I would also add to this, that her book Quiet: The Power of Introverts in a World That Can't Stop Talking is also a thoroughly good read.

u/Tusktopia · 4 pointsr/infj

I recommend this book: What Every Body is saying
> Joe Navarro, a former FBI counterintelligence officer and a recognized expert on nonverbal behavior, explains how to "speed-read" people: decode sentiments and behaviors, avoid hidden pitfalls, and look for deceptive behaviors. You'll also learn how your body language can influence what your boss, family, friends, and strangers think of you.

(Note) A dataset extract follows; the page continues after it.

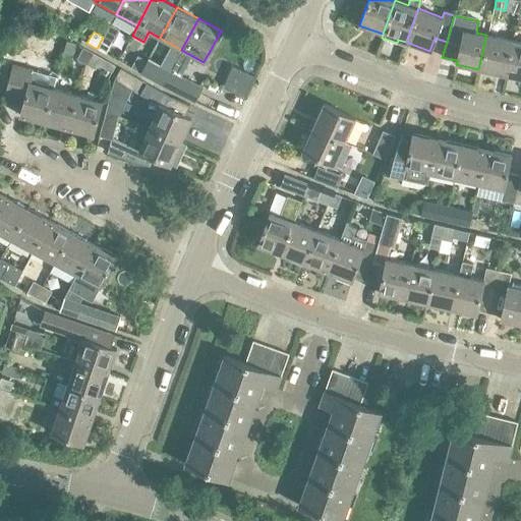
[(486,35),(478,69),(503,74),(510,41),(486,35)]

u/tasteface · 6 pointsr/infj

Practicing forgiveness has really helped me deal with feelings of hurt and resentment. Well, that's not true. Practicing forgiveness actually changed my life, not just "helped". It gave me new perspectives and tools to understand myself and others, and how to regulate my expectations, emotions, and reactions toward negative situations/people.

Forgiveness doesn't mean condoning what happened. It means releasing yourself from being trapped by what happened. It is a gift you give yourself (and maybe others). You can forgive someone without ever talking to them again.